Un drone anti heures sup’

Un drone pour virer les retardataires du bureau ? Le Japon l’a inventé !

Quand on parle nouveaux usages de drones, on pense d’abord au secourisme ou au transport de personnes. Le Japon est allé plus loin en inventant le drone anti heures supplémentaires.

Lâché à partir d’une certaine heure, le drone « T-Frend » suivra ainsi un trajet pré-programmé en diffusant la chanson « Auld Lang Syne » (« Ce n’est qu’un au revoir » en français) pour inciter les retardataires à partir. Cette chanson est souvent émise dans les magasins japonais pour annoncer leur fermeture imminente.

« Vous ne pouvez pas travailler quand vous vous dites : « il [le drone] va bientôt arriver maintenant » et que vous entendez Auld Lang Syne en plus de ses vibrations », a déclaré Norihito Kato, un dirigeant de Taisei, société de sécurité et de nettoyage qui a co-développé le système.

La société qui a développé le drone l’a équipé d’une caméra dont les images peuvent être vues en temps réel à distance, et enregistrées. Elle envisage également de doter le drone d’une technologie de reconnaissance faciale afin de pourvoir vérifier qu’il n’y a pas d’intrus dans l’entreprise ou encore identifier les employés retardataires.

Prévu pour sortir au mois d’avril, le drone serait vendu à environ 500.000 yens (environ 3 850 euros au cours actuel).

Il faut savoir que le phénomène de mort par surmenage au travail – crise cardiaque, accident vasculaire cérébral, suicide – porte même un nom dédié au Japon : « Karoshi ». Selon Europe 1, un rapport d’octobre 2017 du gouvernement avait évalué à 191 les cas de « karoshi » sur l’année fiscale achevée fin mars, et souligné que 7,7% des salariés japonais effectuent plus de 20 heures supplémentaires par semaine.

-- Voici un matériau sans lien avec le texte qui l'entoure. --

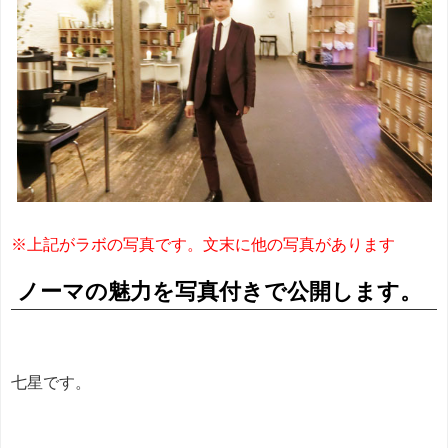
※上記がラボの写真です。文末に他の写真があります
ノーマの魅力を写真付きで公開します。
七星です。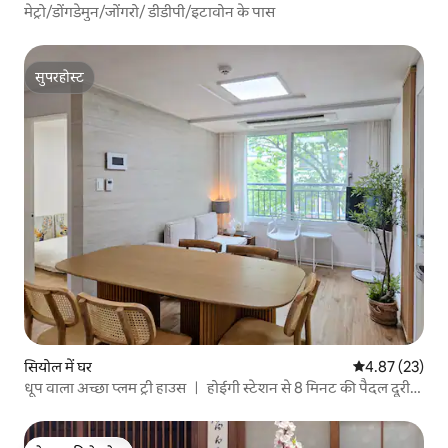
मेट्रो/डोंगडेमुन/जोंगरो/ डीडीपी/इटावोन के पास
सुपरहोस्ट
सुपरहोस्ट
सियोल में घर
औसत रेटिंग 5 में 
4.87 (23)
धूप वाला अच्छा प्लम ट्री हाउस ㅣ होईगी स्टेशन से 8 मिनट की पैदल दूरी
ㅣ ग्यंगडोंग बाजार, डोंगम्यो, डीडीपी, इक्सन, टुकसेम, हंगंग, संगसू, होंगडे,
म्योंगडोंग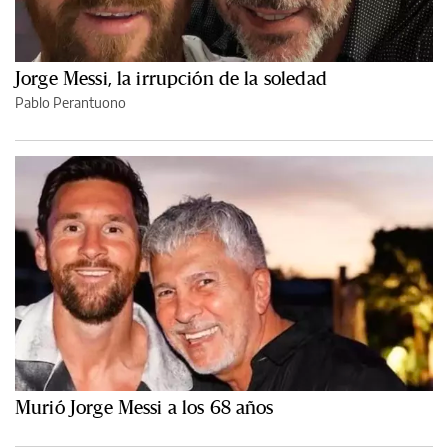
Jorge Messi, la irrupción de la soledad
Pablo Perantuono
Murió Jorge Messi a los 68 años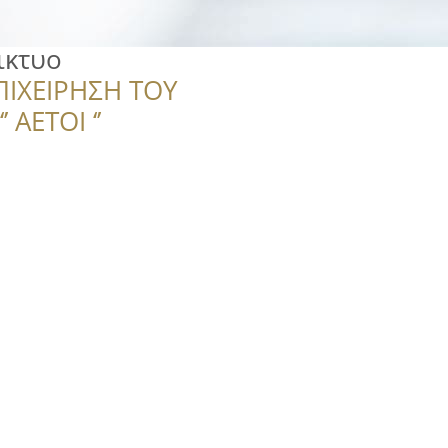
ικτυο
ΠΙΧΕΙΡΗΣΗ ΤΟΥ
 ΑΕΤΟΙ ‘’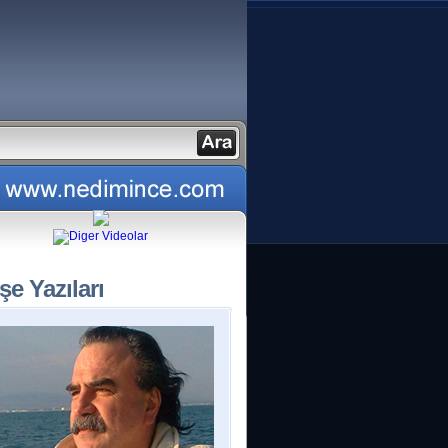
şe Yazıları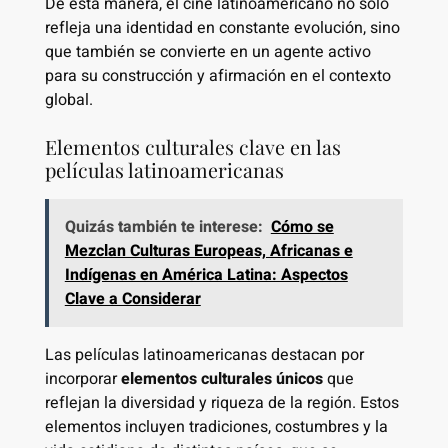
De esta manera, el cine latinoamericano no solo
refleja una identidad en constante evolución, sino
que también se convierte en un agente activo
para su construcción y afirmación en el contexto
global.
Elementos culturales clave en las
películas latinoamericanas
Quizás también te interese:
Cómo se
Mezclan Culturas Europeas, Africanas e
Indígenas en América Latina: Aspectos
Clave a Considerar
Las películas latinoamericanas destacan por
incorporar
elementos culturales únicos
que
reflejan la diversidad y riqueza de la región. Estos
elementos incluyen tradiciones, costumbres y la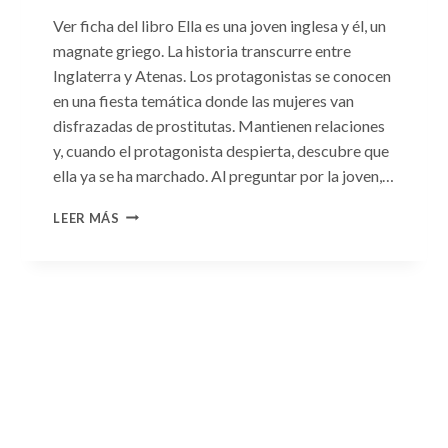
Ver ficha del libro Ella es una joven inglesa y él, un
magnate griego. La historia transcurre entre
Inglaterra y Atenas. Los protagonistas se conocen
en una fiesta temática donde las mujeres van
disfrazadas de prostitutas. Mantienen relaciones
y, cuando el protagonista despierta, descubre que
ella ya se ha marchado. Al preguntar por la joven,…
CONSULTA
LEER MÁS
N.
°93:
«EL
HIJO
DEL
MAGNATE
GRIEGO»
DE
JACQUELINE
BAIRD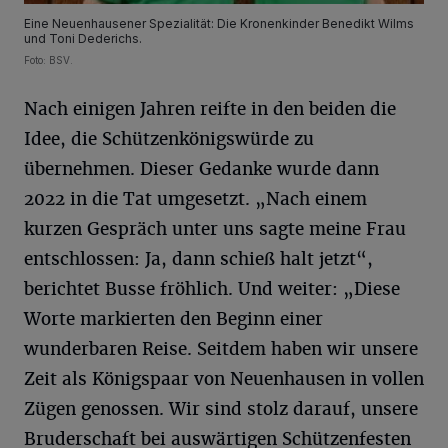
Eine Neuenhausener Spezialität: Die Kronenkinder Benedikt Wilms
und Toni Dederichs.
Foto: BSV.
Nach einigen Jahren reifte in den beiden die
Idee, die Schützenkönigswürde zu
übernehmen. Dieser Gedanke wurde dann
2022 in die Tat umgesetzt. „Nach einem
kurzen Gespräch unter uns sagte meine Frau
entschlossen: Ja, dann schieß halt jetzt“,
berichtet Busse fröhlich. Und weiter: „Diese
Worte markierten den Beginn einer
wunderbaren Reise. Seitdem haben wir unsere
Zeit als Königspaar von Neuenhausen in vollen
Zügen genossen. Wir sind stolz darauf, unsere
Bruderschaft bei auswärtigen Schützenfesten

Le drone pourrait donc être vu comme une solution peu onéreuse par les employeurs japonais qui se tournaient jusque-là vers des sociétés de sécurité pour inciter le personnel à cesser le travail à partir d’une certaine heure le soir. Mais dans un contexte de pénurie de main-d’œuvre dans le pays, le drone pourrait prendre une place que personne n’avait anticipé.